“Those of steadfast mind you keep in peace; in peace because they trust in you.”

-Is 26:3

IPOs are down roughly 64% from their 2021 peak, and venture funding has fallen to about $86 billion, its lowest level in more than a decade.

Capital hasn’t entirely disappeared. But It has become much more selective.

So what determines who gets funded?

Two Columbia University professors conducted a study of more than 10,000 founders. They found that personality traits, measured before a company even existed, were directly linked to outcomes: both funding and the exit.

One finding stands out.

Founders who scored higher in “neuroticism” (reactivity, emotional instability) consistently underperformed. They raised less capital, attracted fewer investors, and proved less likely to reach an exit.

Not sometimes. Remarkably, across the board.

Emotional instability compounds negatively at every stage.

Founders who are internally unsettled tend to build externally unstable companies.

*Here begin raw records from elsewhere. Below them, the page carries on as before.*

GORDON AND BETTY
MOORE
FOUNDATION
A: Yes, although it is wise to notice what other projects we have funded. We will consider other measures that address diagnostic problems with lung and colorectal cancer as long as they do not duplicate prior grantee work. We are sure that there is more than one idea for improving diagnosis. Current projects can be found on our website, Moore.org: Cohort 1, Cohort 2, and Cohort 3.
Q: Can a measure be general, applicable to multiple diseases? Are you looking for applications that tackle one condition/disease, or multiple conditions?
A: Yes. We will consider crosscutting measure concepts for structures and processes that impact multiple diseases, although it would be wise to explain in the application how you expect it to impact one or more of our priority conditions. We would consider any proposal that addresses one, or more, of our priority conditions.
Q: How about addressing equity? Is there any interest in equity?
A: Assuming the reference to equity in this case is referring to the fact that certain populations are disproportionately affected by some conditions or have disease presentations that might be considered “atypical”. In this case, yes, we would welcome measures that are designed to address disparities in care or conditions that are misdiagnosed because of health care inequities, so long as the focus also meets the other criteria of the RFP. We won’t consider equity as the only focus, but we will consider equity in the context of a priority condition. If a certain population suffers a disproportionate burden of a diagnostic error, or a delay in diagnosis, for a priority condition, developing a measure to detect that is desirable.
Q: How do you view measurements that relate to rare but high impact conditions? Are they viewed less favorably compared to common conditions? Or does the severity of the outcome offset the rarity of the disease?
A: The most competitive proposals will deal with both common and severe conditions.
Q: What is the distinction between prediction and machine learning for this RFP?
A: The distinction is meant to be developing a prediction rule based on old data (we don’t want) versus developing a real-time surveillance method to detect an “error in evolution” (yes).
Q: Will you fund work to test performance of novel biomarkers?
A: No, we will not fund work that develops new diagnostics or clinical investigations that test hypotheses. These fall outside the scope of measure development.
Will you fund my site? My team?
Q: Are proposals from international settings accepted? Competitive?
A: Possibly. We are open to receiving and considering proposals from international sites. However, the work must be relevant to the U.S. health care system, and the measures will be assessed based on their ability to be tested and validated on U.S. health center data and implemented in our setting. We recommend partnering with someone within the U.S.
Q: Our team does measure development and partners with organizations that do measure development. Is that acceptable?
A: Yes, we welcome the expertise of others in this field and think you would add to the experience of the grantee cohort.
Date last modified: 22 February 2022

There was also another surprising result. More “conscientious” (structured, organized, plan-oriented) founders raised about $170,000 more in early funding, yet were ~15% less likely to reach an exit than founders of average discipline. Likely a result of rigidity.

When investing, most look at the company vision, the problems it solves, and the structures it has in place. But ultimately, you’re not just investing in a business. You’re investing in a person.

This is exactly what stood out in my conversation with Kevin Bailey. The founders who endure aren’t the most reactive. They’re the most grounded.

From a Christian perspective, investing means encountering a person, not just outputs. The Lord looks on the heart (1 Sam. 16:7).

And increasingly, the data suggests that’s not just principled to focus on the person. That may be by design.

Have a blessed week,

Matt

For informational purposes only. This content does not constitute investment, tax, or legal advice, nor a recommendation to buy or sell any security.

Key Takeaways:

  • 43% of startups fail due to mental health struggles & how you can help them

  • The six pillars investors can use to assess a founder

  • What elite athletes know about pressure that most founders don't

  • Why equanimity, not positivity, is the real predictor of founder success

ICYMI: Christian Investing in the News

A growing number of Christians are embracing Bitcoin not just as an investment, but as a moral alternative to the current financial system—raising a deeper question: does this reflect faithful stewardship, or a new form of “mammon” dressed in technology?

Bountiful Financial partnered with S&P Dow Jones Indices to launch the S&P 500 Christian Values Screened Index, screening out companies involved in abortion, gambling, adult entertainment, predatory lending, tobacco, and other activities conflicting with evangelical Christian values, with ETFs and additional products to follow.

For informational purposes only. This content does not constitute investment, tax, or legal advice, nor a recommendation to buy or sell any security.

30-Second Investment Terms and Strategies

SPVs (Special Purpose Vehicles)

An SPV (Special Purpose Vehicle) is a separate legal entity created to pool investor capital into one specific investment (e.g., a startup, real estate deal, or private company).

  • How it works: Investors buy into the SPV → the SPV makes one investment → returns flow back to investors.

  • Why sponsors use them: Keeps the cap table clean (one line item instead of many investors).

  • Why investors use them: Access to deals they couldn’t source on their own, often with smaller check sizes.

  • What to watch: Fees (setup + carry), deal quality, and alignment with the lead sponsor.

  • In Short: Think of it as a “mini fund” built for a single opportunity.

For informational purposes only. This content does not constitute investment, tax, or legal advice, nor a recommendation to buy or sell any security.